When you write a script, you’re like a house painter in a large mansion. You give the rooms their color but you don’t build the house or concern yourself with the plumbing. A screenwriter is one of, say, 140 people who contributes to the film. And your script is just a schematic to be interpreted by a director, actors, the director of photography, the set designers, costume designers, editor, producers, studio execs, and on and on and on.

It’s much harder to be God; novels take way longer to write than scripts and are much more emotionally and psychologically taxing but they’re also—by a longshot—more fulfilling.

I largely agree with Lehane, but want to caution that screenwriters shouldn’t take his house painter analogy too far. You’re not just decorating the rooms; you’re deciding where the walls need to be so that the whole thing doesn’t collapse.

Particularly when working on their own original projects, screenwriters must be just as invested in every galaxy and pebble. They may not include these details — screenwriting is an art of extreme economy — but you have to know what you’re leaving out.

I’m writing book two of the Arlo Finch series right now.

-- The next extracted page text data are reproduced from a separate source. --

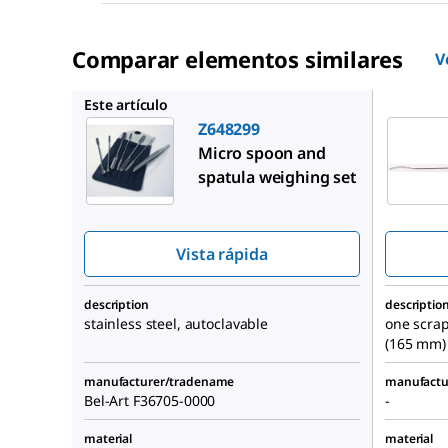
Comparar elementos similares
V
Z193216
Este artículo
Z648299
Micro spoon and
spatula weighing set
Vista rápida
description
descriptio
stainless steel, autoclavable
one scrap
(165 mm)
manufacturer/tradename
manufactu
Bel-Art
F36705-0000
-
material
material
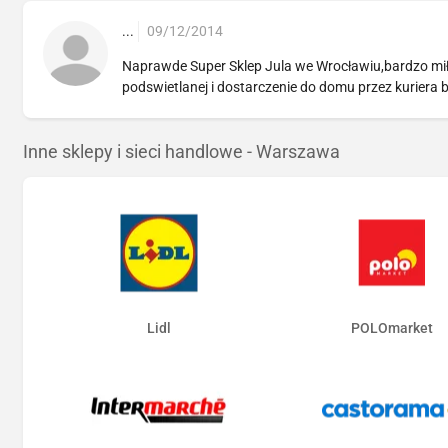
...
09/12/2014
Naprawde Super Sklep Jula we Wrocławiu,bardzo mił
podswietlanej i dostarczenie do domu przez kurier
Inne sklepy i sieci handlowe - Warszawa
Lidl
POLOmarket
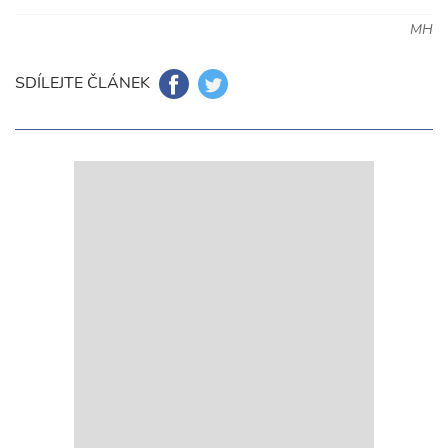
MH
SDÍLEJTE ČLÁNEK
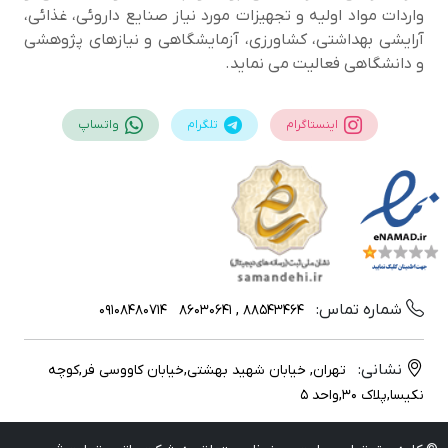
واردات مواد اولیه و تجهیزات مورد نیاز صنایع داروئی، غذائی،
آرایشی بهداشتی، کشاورزی، آزمایشگاهی و نیازهای پژوهشی
و دانشگاهی فعالیت می نماید.
اینستاگرام
تلگرام
واتساپ
شماره تماس:
09108480714
88543464 , 86030641
نشانی:
تهران, خیابان شهید بهشتی,خیابان کاووسی فر,کوچه
نکیسا,پلاک 30,واحد 5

The process is rewarding and exhausting, but the level of responsibility I feel to the story’s universe and characters is not fundamentally different than when writing the first draft of a script. In both cases, I’ve moved into their world, and am writing what I see.

The biggest shift comes later, once I’m ready to show the work to others.

With a screenplay, I need to coordinate my vision with dozens of other decision-makers so we can make a movie. That’s the psychologically taxing aspect of the job: writing as if it’s all yours while knowing it’s ultimately not.

With a book, I’ve made decisions down to the comma and conjunction, knowing they’ll persist. Arlo Finch isn’t a blueprint; it’s the thing itself. No matter what happens down the road, my choices are preserved on the page.

Lehane’s right: books and screenplays are like apples and giraffes. I like both of them, and hope to have more of each in the years ahead.